データ分析基盤の様に、どちらかというと全体を見なくてはいけないシステムを一緒につくらせていただきましたが、これからはシステム全般のデータ活用を推進していくためのシステム刷新に取り組み初めています。その先には、東京海上グループ全体を支えていくシステムがどうあるべきかというアーキテクチャがありますので、その実現に向けてどういうアプローチを取っていくべきかといったところをNTTデータさんと一緒にやれるといいなというのが今の個人的な夢です。

直近の話ではないにせよ、そこまでやれば劇的に変わるところが出てくると思っています。今はレガシーシステムをどうしていくかについて色々と考えはじめたところですが、どんなゴールを目指していくか一緒に考えていきたいなと思っています。

田井中分析基盤の構築に関わらせていただいた後は、「分析基盤をどう使い倒すか」「いかにデータを活用していくか」「どうやって東京海上日動さんの社員の方にデータ活用への意識を持って使っていただくか」というところを推進する立場でお仕事をさせていただいています。

色々なお話を伺っていると、安定運用と新規ツール導入という利害が衝突するようなお話があったり、それらの要望をなかなか取り込めていなかったり。会社全体としてそういった声を取りまとめて、改善のサイクルを回すような仕組みがないと難しいと実感しているので、今後はそういった取り組みを一緒に推進していきたいと思っています。

今日のように色々な部署の方が集まって話をする場に参加できたというのは非常に貴重な経験になりました。こうした改まった機会でなくとも、コミュニケーションを続けていきたいなと思っています。

立石今日は私たちの部署だけここに来ていますが、NTTデータには保険の専門チームもありますし、普段はそうした社内の部署とも連携してプロジェクトに取り組ませていただいています。

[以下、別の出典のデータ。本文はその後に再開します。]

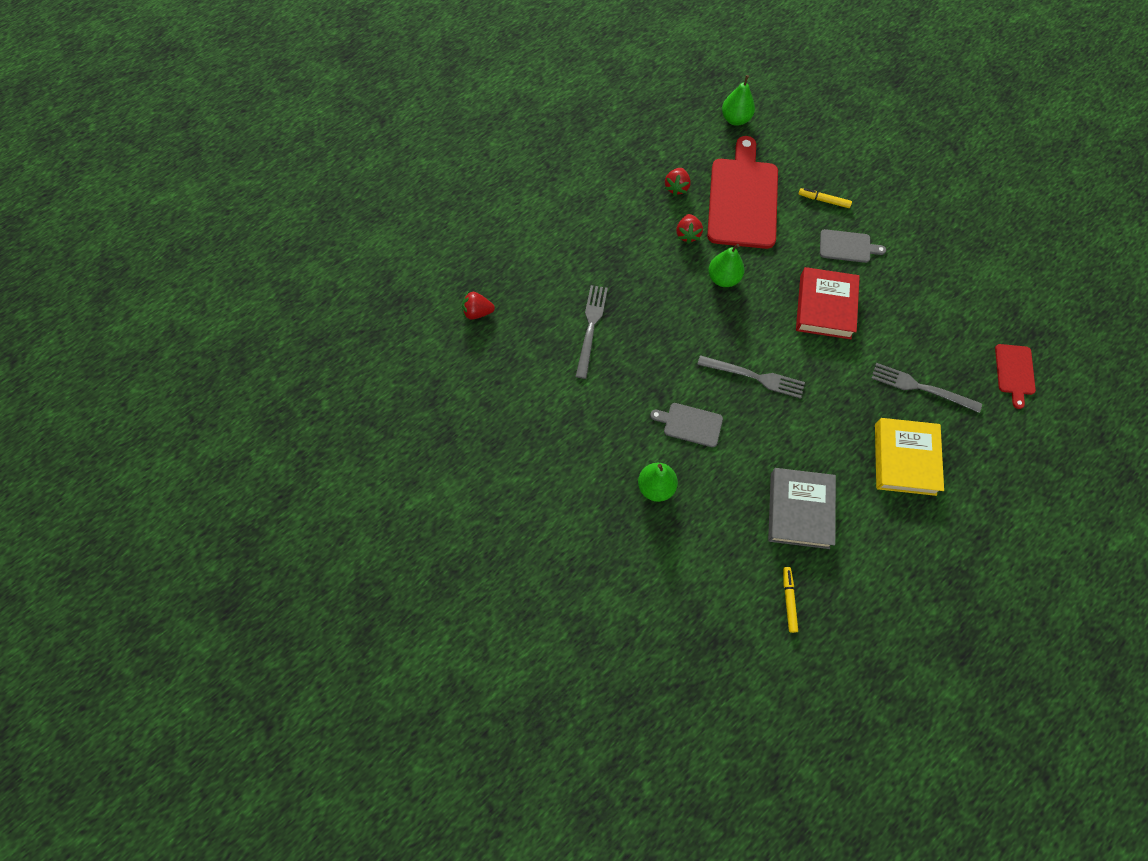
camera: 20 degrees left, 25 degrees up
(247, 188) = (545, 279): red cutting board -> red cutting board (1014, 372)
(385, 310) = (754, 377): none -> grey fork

今はどちらかというと溜めたデータを上手く分析するところまでできたと思うので、次は、その分析結果を東京海上日動様の顧客接点系のシステムにスムーズに提供できるようにすることが必要なステップだと思っています。
まだまだNTTデータが提供できる価値はたくさんあると思っていますので、どんどんご提案させていただき、一緒にチャレンジしていきたいです。

本記事の取材は、2020年1月に行われたものです。